**TASK DETAILS**. Convert all of the records below into a Markdown table with the columns Row and Entry, putting a row number under Row and one line under Entry. Skip blank lines and leave the pictures out.

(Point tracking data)
□ □ □ □ □ □ □

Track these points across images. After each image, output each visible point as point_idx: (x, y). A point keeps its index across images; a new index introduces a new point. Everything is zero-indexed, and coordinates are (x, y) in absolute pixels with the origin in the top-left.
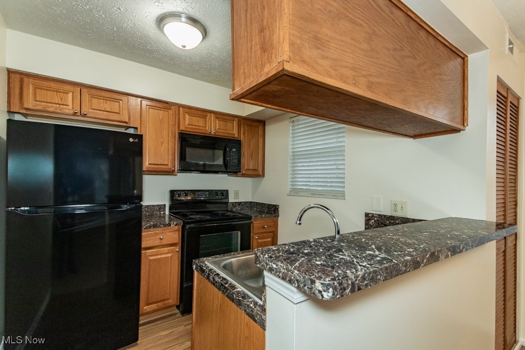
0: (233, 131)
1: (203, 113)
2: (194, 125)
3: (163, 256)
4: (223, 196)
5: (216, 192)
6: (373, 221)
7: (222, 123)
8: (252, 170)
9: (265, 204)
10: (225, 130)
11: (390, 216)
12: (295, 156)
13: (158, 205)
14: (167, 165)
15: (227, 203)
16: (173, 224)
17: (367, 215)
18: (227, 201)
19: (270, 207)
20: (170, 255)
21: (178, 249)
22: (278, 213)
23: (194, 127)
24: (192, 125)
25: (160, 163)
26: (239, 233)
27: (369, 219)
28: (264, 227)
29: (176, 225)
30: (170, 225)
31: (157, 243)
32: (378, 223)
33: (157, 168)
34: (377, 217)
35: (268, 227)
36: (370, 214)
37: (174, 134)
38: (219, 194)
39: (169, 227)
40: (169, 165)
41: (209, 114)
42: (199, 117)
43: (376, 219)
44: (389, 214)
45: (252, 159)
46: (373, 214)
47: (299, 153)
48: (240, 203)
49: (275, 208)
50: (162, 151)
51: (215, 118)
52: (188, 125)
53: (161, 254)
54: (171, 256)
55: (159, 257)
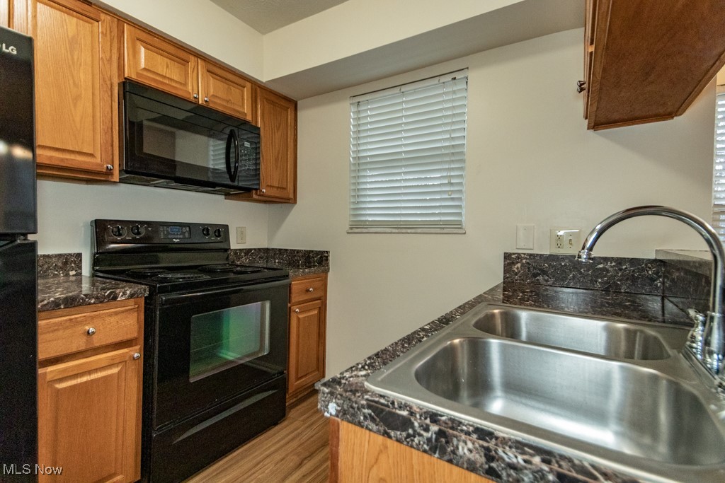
0: (243, 107)
1: (181, 52)
2: (158, 74)
3: (94, 376)
4: (219, 236)
5: (205, 229)
6: (519, 265)
7: (220, 85)
8: (278, 187)
9: (298, 251)
10: (228, 101)
11: (550, 255)
12: (360, 164)
13: (60, 256)
14: (91, 155)
15: (226, 250)
16: (124, 293)
17: (507, 256)
18: (227, 247)
19: (311, 255)
20: (115, 370)
21: (136, 351)
22: (327, 265)
23: (158, 78)
24: (154, 73)
25: (71, 149)
26: (268, 305)
27: (513, 263)
28: (308, 291)
29: (132, 296)
30: (115, 298)
31: (79, 344)
32: (529, 268)
33: (62, 160)
34: (526, 259)
35: (315, 289)
36: (514, 254)
37: (109, 83)
38: (211, 232)
39: (113, 303)
40: (98, 155)
41: (192, 58)
42: (170, 59)
43: (524, 261)
44: (547, 252)
45: (277, 167)
46: (519, 254)
47: (369, 160)
48: (248, 251)
49: (321, 257)
50: (78, 119)
51: (205, 71)
52: (145, 69)
53: (90, 372)
54: (119, 373)
55: (85, 379)
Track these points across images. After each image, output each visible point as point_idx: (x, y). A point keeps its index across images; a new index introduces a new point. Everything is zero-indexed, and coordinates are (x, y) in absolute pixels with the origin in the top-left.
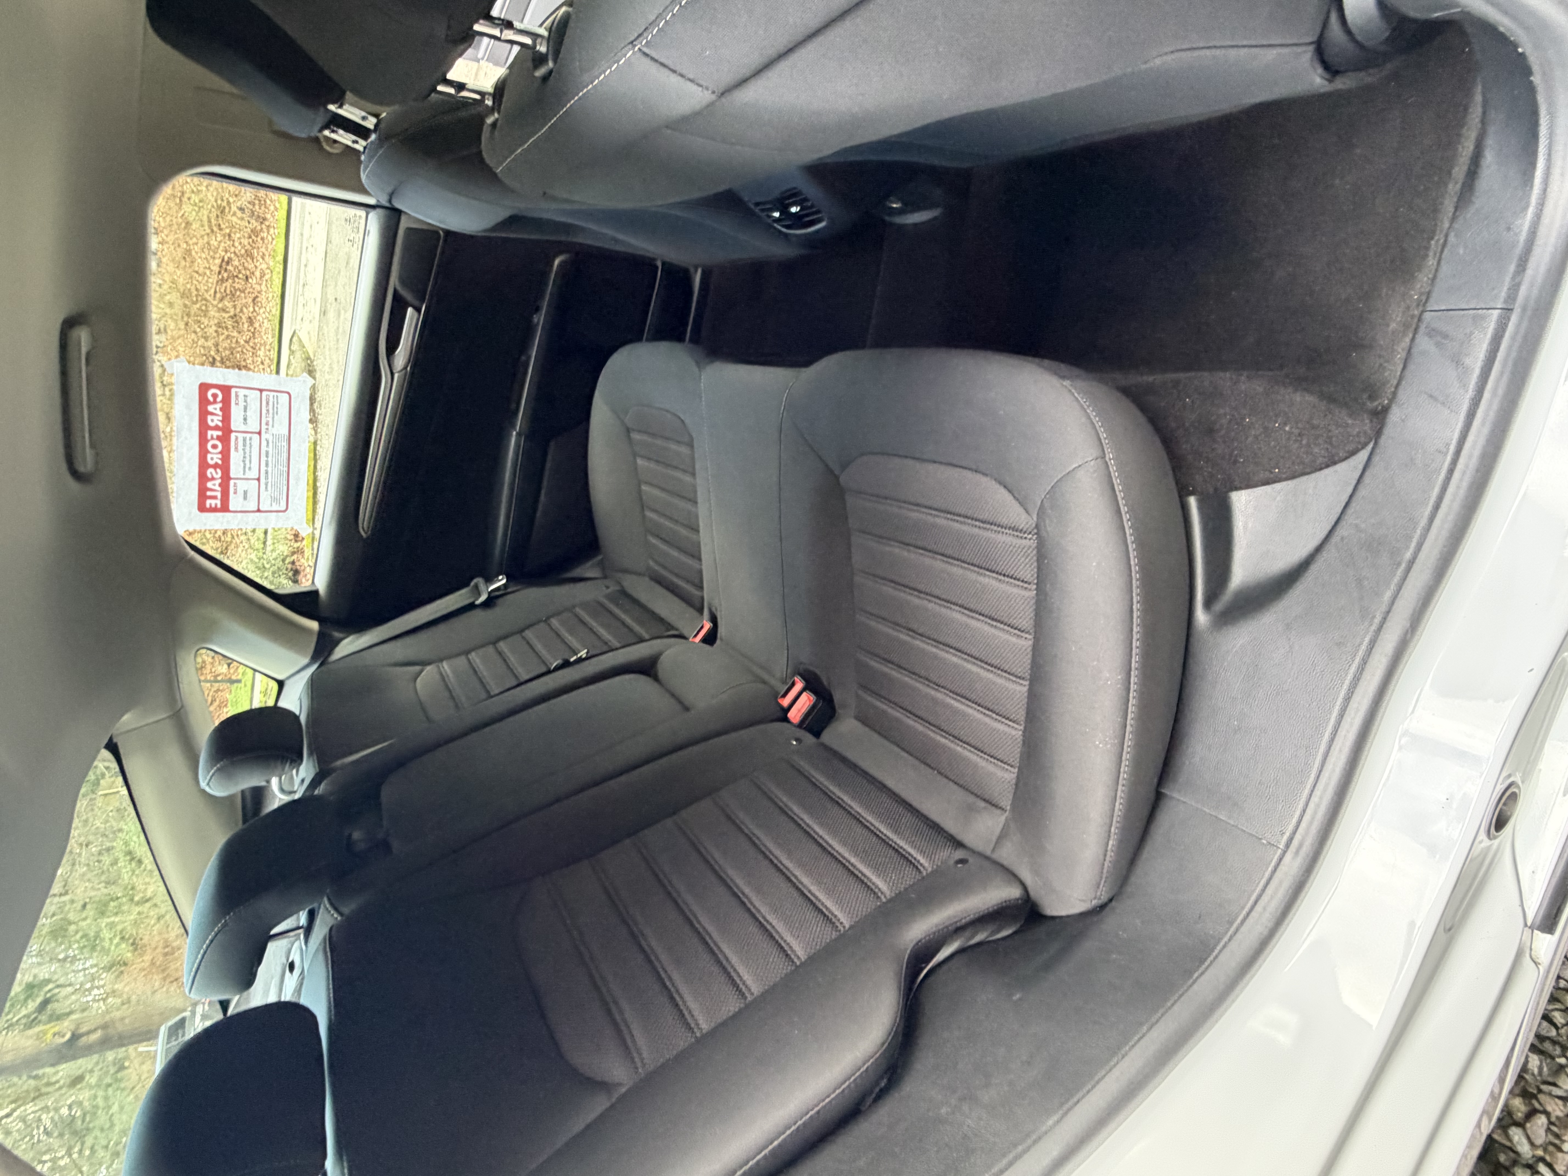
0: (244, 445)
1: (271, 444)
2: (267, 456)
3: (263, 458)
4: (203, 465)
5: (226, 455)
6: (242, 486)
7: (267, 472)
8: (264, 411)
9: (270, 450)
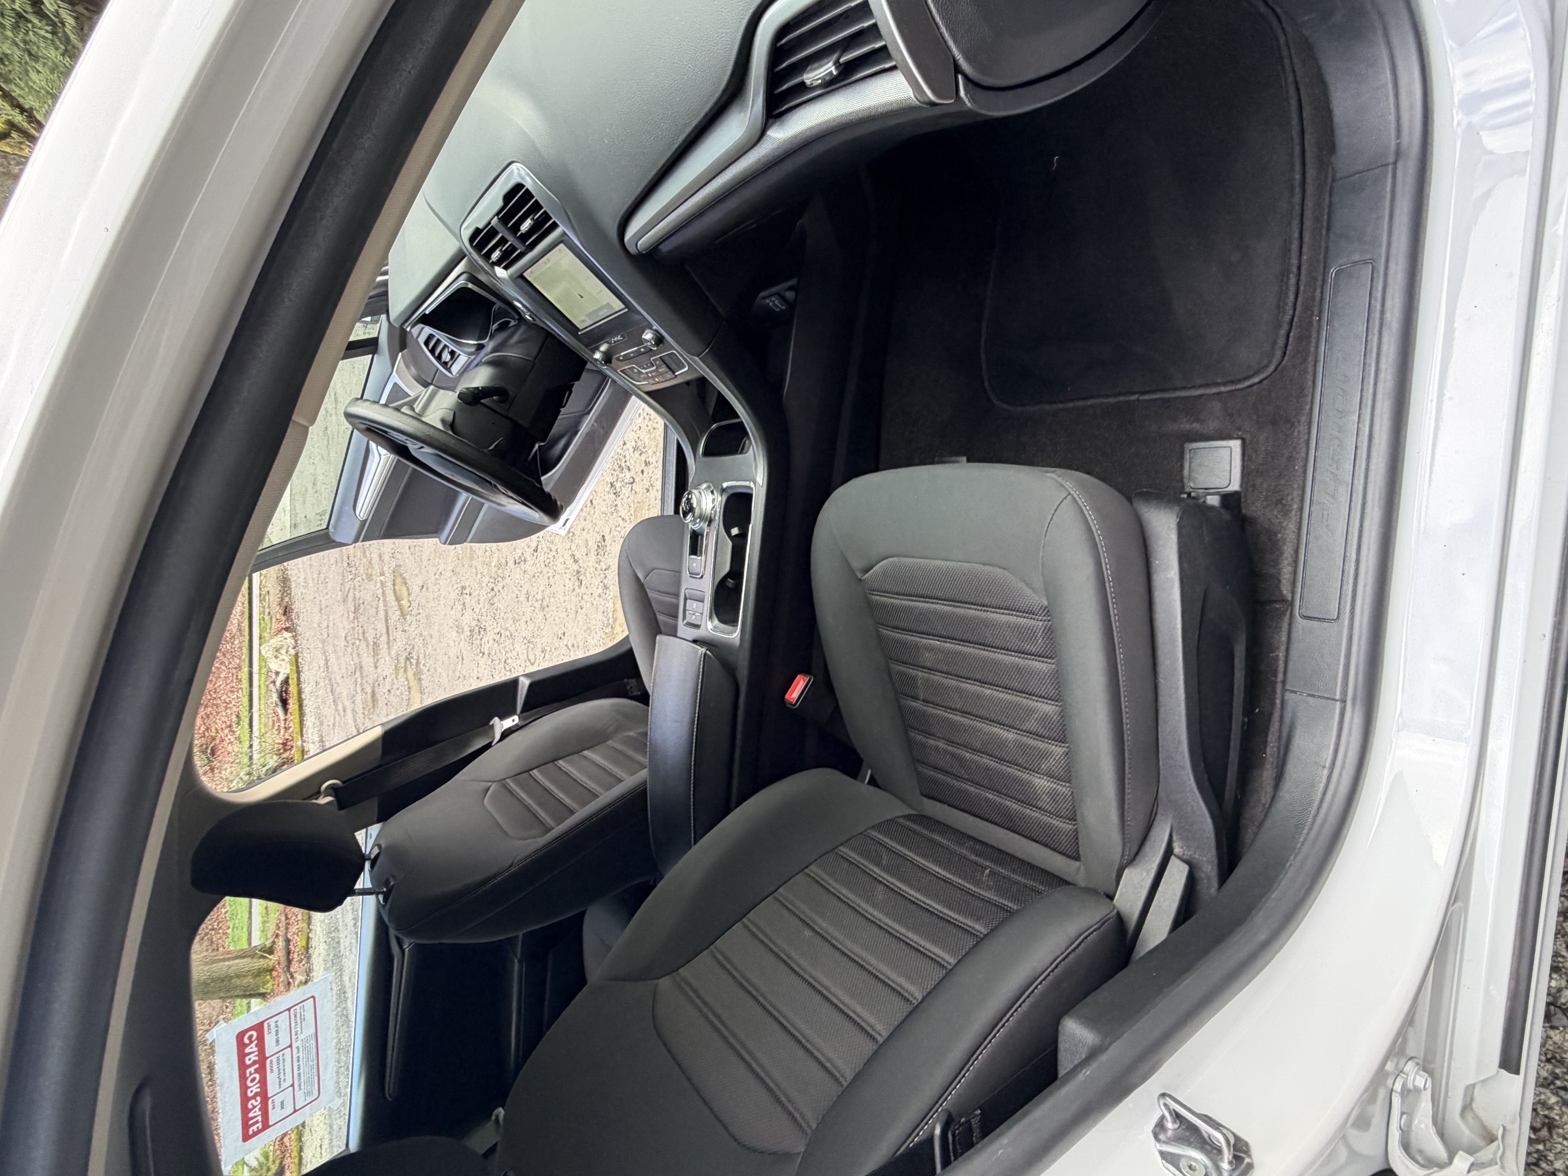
0: (278, 1063)
1: (301, 1050)
2: (298, 1061)
3: (296, 1064)
4: (245, 1099)
5: (263, 1083)
6: (278, 1100)
7: (299, 1075)
8: (293, 1025)
9: (301, 1054)
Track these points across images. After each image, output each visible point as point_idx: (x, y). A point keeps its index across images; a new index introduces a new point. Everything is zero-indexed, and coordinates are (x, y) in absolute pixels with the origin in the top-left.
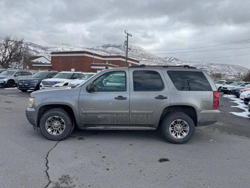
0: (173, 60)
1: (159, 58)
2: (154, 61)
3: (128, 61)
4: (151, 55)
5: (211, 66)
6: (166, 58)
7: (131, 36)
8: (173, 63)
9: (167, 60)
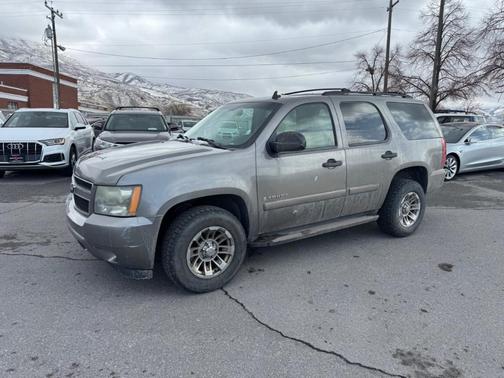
0: (132, 80)
1: (102, 74)
2: (90, 80)
3: (61, 82)
4: (82, 67)
5: (208, 95)
6: (118, 75)
7: (61, 16)
8: (131, 86)
9: (121, 78)
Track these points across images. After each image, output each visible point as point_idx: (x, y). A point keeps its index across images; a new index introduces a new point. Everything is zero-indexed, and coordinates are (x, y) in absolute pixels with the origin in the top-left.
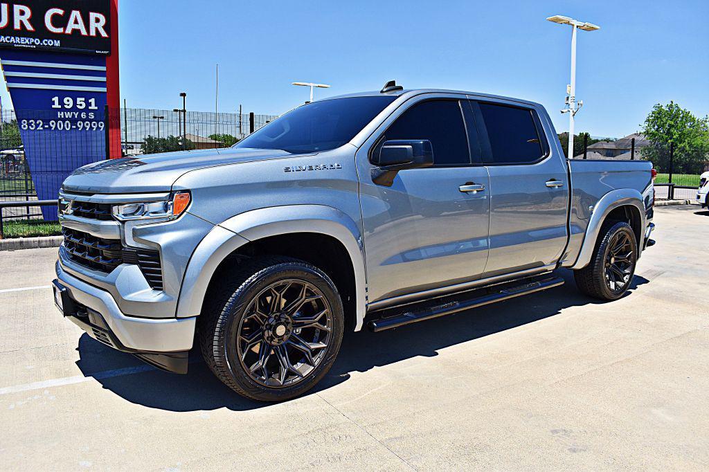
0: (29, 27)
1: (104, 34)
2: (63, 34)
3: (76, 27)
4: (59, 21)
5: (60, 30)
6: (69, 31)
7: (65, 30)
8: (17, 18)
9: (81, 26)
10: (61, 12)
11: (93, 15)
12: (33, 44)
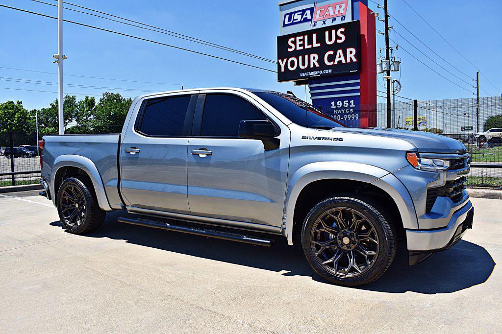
0: (317, 65)
1: (354, 60)
2: (333, 65)
3: (340, 59)
4: (332, 58)
5: (332, 63)
6: (336, 63)
7: (334, 63)
8: (312, 61)
9: (342, 59)
10: (332, 53)
11: (348, 50)
12: (319, 74)
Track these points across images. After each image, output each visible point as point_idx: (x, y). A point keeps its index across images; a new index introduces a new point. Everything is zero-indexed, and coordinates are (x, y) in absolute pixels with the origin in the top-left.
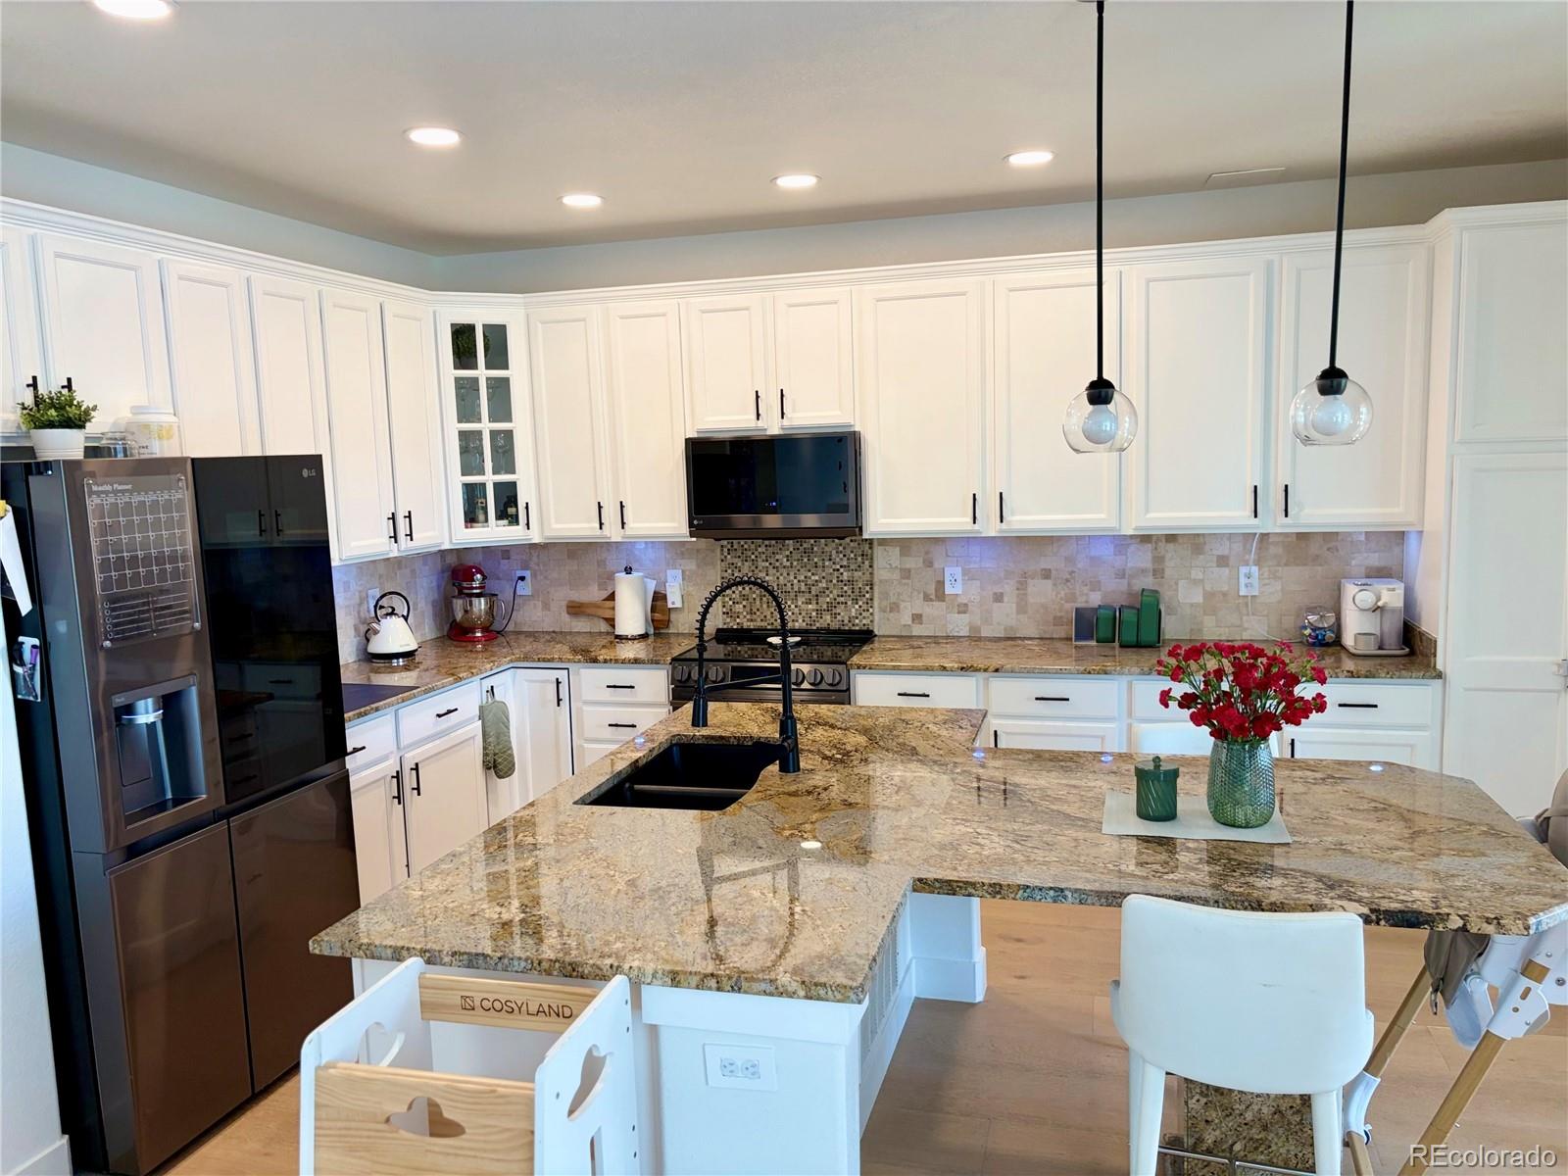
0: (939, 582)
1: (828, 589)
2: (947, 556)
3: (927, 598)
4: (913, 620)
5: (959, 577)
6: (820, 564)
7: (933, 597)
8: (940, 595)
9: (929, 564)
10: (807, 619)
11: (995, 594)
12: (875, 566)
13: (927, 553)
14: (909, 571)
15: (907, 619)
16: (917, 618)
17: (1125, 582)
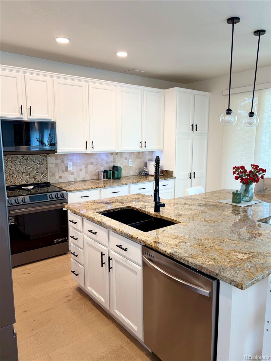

□ □ □ □ □ □ □

**RESULT OF THE EXERCISE**.
| Row | Entry |
|---|---|
| 1 | Track these points across images. After each image, output each visible point as point_idx: (x, y). A point keeps its index across images; a new index introduces a new point. Everything is zero-indexed, and coordinates are (x, y) in absolute pixels with the origin in the top-left. |
| 2 | 0: (233, 131) |
| 3 | 1: (203, 113) |
| 4 | 2: (194, 125) |
| 5 | 3: (163, 256) |
| 6 | 4: (223, 196) |
| 7 | 5: (216, 192) |
| 8 | 6: (373, 221) |
| 9 | 7: (222, 123) |
| 10 | 8: (252, 170) |
| 11 | 9: (265, 204) |
| 12 | 10: (225, 130) |
| 13 | 11: (390, 216) |
| 14 | 12: (295, 156) |
| 15 | 13: (158, 205) |
| 16 | 14: (167, 165) |
| 17 | 15: (227, 203) |
| 18 | 16: (173, 224) |
| 19 | 17: (367, 215) |
| 20 | 18: (227, 201) |
| 21 | 19: (270, 207) |
| 22 | 20: (170, 255) |
| 23 | 21: (178, 249) |
| 24 | 22: (278, 213) |
| 25 | 23: (194, 127) |
| 26 | 24: (192, 125) |
| 27 | 25: (160, 163) |
| 28 | 26: (239, 233) |
| 29 | 27: (369, 219) |
| 30 | 28: (264, 227) |
| 31 | 29: (176, 225) |
| 32 | 30: (170, 225) |
| 33 | 31: (157, 243) |
| 34 | 32: (378, 223) |
| 35 | 33: (157, 168) |
| 36 | 34: (377, 217) |
| 37 | 35: (268, 227) |
| 38 | 36: (370, 214) |
| 39 | 37: (174, 134) |
| 40 | 38: (219, 194) |
| 41 | 39: (169, 227) |
| 42 | 40: (169, 165) |
| 43 | 41: (209, 114) |
| 44 | 42: (199, 117) |
| 45 | 43: (376, 219) |
| 46 | 44: (389, 214) |
| 47 | 45: (252, 159) |
| 48 | 46: (373, 214) |
| 49 | 47: (299, 153) |
| 50 | 48: (240, 203) |
| 51 | 49: (275, 208) |
| 52 | 50: (162, 151) |
| 53 | 51: (215, 118) |
| 54 | 52: (188, 125) |
| 55 | 53: (161, 254) |
| 56 | 54: (171, 256) |
| 57 | 55: (159, 257) |
| 58 | 0: (243, 107) |
| 59 | 1: (181, 52) |
| 60 | 2: (158, 74) |
| 61 | 3: (94, 376) |
| 62 | 4: (219, 236) |
| 63 | 5: (205, 229) |
| 64 | 6: (519, 265) |
| 65 | 7: (220, 85) |
| 66 | 8: (278, 187) |
| 67 | 9: (298, 251) |
| 68 | 10: (228, 101) |
| 69 | 11: (550, 255) |
| 70 | 12: (360, 164) |
| 71 | 13: (60, 256) |
| 72 | 14: (91, 155) |
| 73 | 15: (226, 250) |
| 74 | 16: (124, 293) |
| 75 | 17: (507, 256) |
| 76 | 18: (227, 247) |
| 77 | 19: (311, 255) |
| 78 | 20: (115, 370) |
| 79 | 21: (136, 351) |
| 80 | 22: (327, 265) |
| 81 | 23: (158, 78) |
| 82 | 24: (154, 73) |
| 83 | 25: (71, 149) |
| 84 | 26: (268, 305) |
| 85 | 27: (513, 263) |
| 86 | 28: (308, 291) |
| 87 | 29: (132, 296) |
| 88 | 30: (115, 298) |
| 89 | 31: (79, 344) |
| 90 | 32: (529, 268) |
| 91 | 33: (62, 160) |
| 92 | 34: (526, 259) |
| 93 | 35: (315, 289) |
| 94 | 36: (514, 254) |
| 95 | 37: (109, 83) |
| 96 | 38: (211, 232) |
| 97 | 39: (113, 303) |
| 98 | 40: (98, 155) |
| 99 | 41: (192, 58) |
| 100 | 42: (170, 59) |
| 101 | 43: (524, 261) |
| 102 | 44: (547, 252) |
| 103 | 45: (277, 167) |
| 104 | 46: (519, 254) |
| 105 | 47: (369, 160) |
| 106 | 48: (248, 251) |
| 107 | 49: (321, 257) |
| 108 | 50: (78, 119) |
| 109 | 51: (205, 71) |
| 110 | 52: (145, 69) |
| 111 | 53: (90, 372) |
| 112 | 54: (119, 373) |
| 113 | 55: (85, 379) |
| 114 | Track these points across images. After each image, output each visible point as point_idx: (x, y). A point keeps its index across images; a new index introduces a new point. Everything is zero-indexed, and coordinates are (x, y) in absolute pixels with the origin in the top-left. |
| 115 | 0: (244, 445) |
| 116 | 1: (271, 444) |
| 117 | 2: (267, 456) |
| 118 | 3: (263, 458) |
| 119 | 4: (203, 465) |
| 120 | 5: (226, 455) |
| 121 | 6: (242, 486) |
| 122 | 7: (267, 472) |
| 123 | 8: (264, 411) |
| 124 | 9: (270, 450) |
| 125 | 0: (278, 1063) |
| 126 | 1: (301, 1050) |
| 127 | 2: (298, 1061) |
| 128 | 3: (296, 1064) |
| 129 | 4: (245, 1099) |
| 130 | 5: (263, 1083) |
| 131 | 6: (278, 1100) |
| 132 | 7: (299, 1075) |
| 133 | 8: (293, 1025) |
| 134 | 9: (301, 1054) |
| 135 | Track these points across images. After each image, output each visible point as point_idx: (x, y). A point keeps its index across images; a new index introduces a new point. Everything is zero-indexed, and coordinates are (x, y) in absolute pixels with the origin in the top-left. |
| 136 | 0: (173, 60) |
| 137 | 1: (159, 58) |
| 138 | 2: (154, 61) |
| 139 | 3: (128, 61) |
| 140 | 4: (151, 55) |
| 141 | 5: (211, 66) |
| 142 | 6: (166, 58) |
| 143 | 7: (131, 36) |
| 144 | 8: (173, 63) |
| 145 | 9: (167, 60) |
| 146 | 0: (132, 80) |
| 147 | 1: (102, 74) |
| 148 | 2: (90, 80) |
| 149 | 3: (61, 82) |
| 150 | 4: (82, 67) |
| 151 | 5: (208, 95) |
| 152 | 6: (118, 75) |
| 153 | 7: (61, 16) |
| 154 | 8: (131, 86) |
| 155 | 9: (121, 78) |
| 156 | Track these points across images. After each image, output each visible point as point_idx: (x, y). A point keeps its index across images; a new index introduces a new point. Everything is zero-indexed, and coordinates are (x, y) in absolute pixels with the origin in the top-left. |
| 157 | 0: (29, 27) |
| 158 | 1: (104, 34) |
| 159 | 2: (63, 34) |
| 160 | 3: (76, 27) |
| 161 | 4: (59, 21) |
| 162 | 5: (60, 30) |
| 163 | 6: (69, 31) |
| 164 | 7: (65, 30) |
| 165 | 8: (17, 18) |
| 166 | 9: (81, 26) |
| 167 | 10: (61, 12) |
| 168 | 11: (93, 15) |
| 169 | 12: (33, 44) |
| 170 | 0: (317, 65) |
| 171 | 1: (354, 60) |
| 172 | 2: (333, 65) |
| 173 | 3: (340, 59) |
| 174 | 4: (332, 58) |
| 175 | 5: (332, 63) |
| 176 | 6: (336, 63) |
| 177 | 7: (334, 63) |
| 178 | 8: (312, 61) |
| 179 | 9: (342, 59) |
| 180 | 10: (332, 53) |
| 181 | 11: (348, 50) |
| 182 | 12: (319, 74) |
| 183 | Track these points across images. After each image, output each visible point as point_idx: (x, y). A point keeps its index across images; a new index introduces a new point. Everything is zero-indexed, and coordinates are (x, y) in absolute pixels with the origin in the top-left. |
| 184 | 0: (939, 582) |
| 185 | 1: (828, 589) |
| 186 | 2: (947, 556) |
| 187 | 3: (927, 598) |
| 188 | 4: (913, 620) |
| 189 | 5: (959, 577) |
| 190 | 6: (820, 564) |
| 191 | 7: (933, 597) |
| 192 | 8: (940, 595) |
| 193 | 9: (929, 564) |
| 194 | 10: (807, 619) |
| 195 | 11: (995, 594) |
| 196 | 12: (875, 566) |
| 197 | 13: (927, 553) |
| 198 | 14: (909, 571) |
| 199 | 15: (907, 619) |
| 200 | 16: (917, 618) |
| 201 | 17: (1125, 582) |